PROBLEM DESCRIPTION
Filter the records below down to lines containing "right".

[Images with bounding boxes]
━━━━

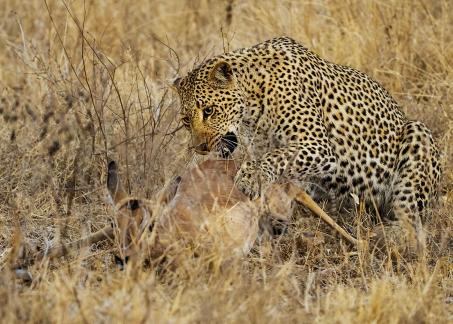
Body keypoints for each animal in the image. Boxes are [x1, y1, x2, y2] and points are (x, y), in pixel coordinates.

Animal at [171, 36, 440, 233]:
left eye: (209, 111)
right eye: (186, 120)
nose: (201, 148)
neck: (252, 104)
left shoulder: (317, 144)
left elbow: (273, 158)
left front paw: (249, 179)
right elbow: (272, 166)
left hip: (418, 135)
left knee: (412, 218)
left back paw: (393, 235)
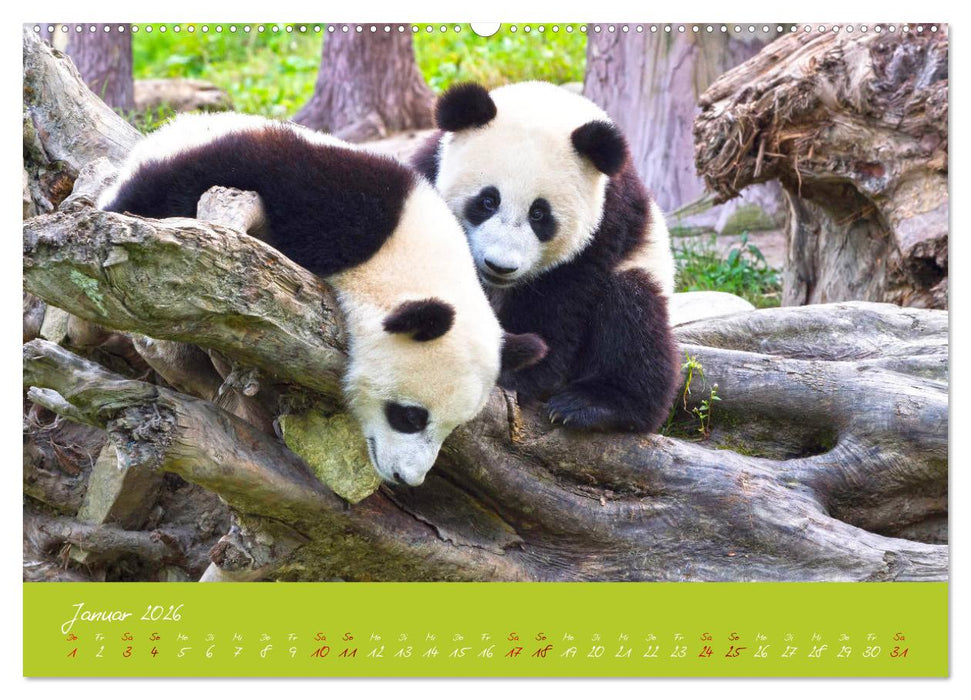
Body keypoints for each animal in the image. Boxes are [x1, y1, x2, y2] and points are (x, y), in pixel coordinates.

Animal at [412, 81, 679, 433]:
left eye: (539, 214)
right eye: (487, 201)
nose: (500, 266)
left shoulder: (604, 226)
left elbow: (558, 302)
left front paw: (514, 371)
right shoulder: (427, 174)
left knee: (633, 315)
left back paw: (595, 404)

━━━━

RESULT
right eye: (186, 120)
right elbow: (272, 166)
right eye: (487, 201)
right shoulder: (427, 174)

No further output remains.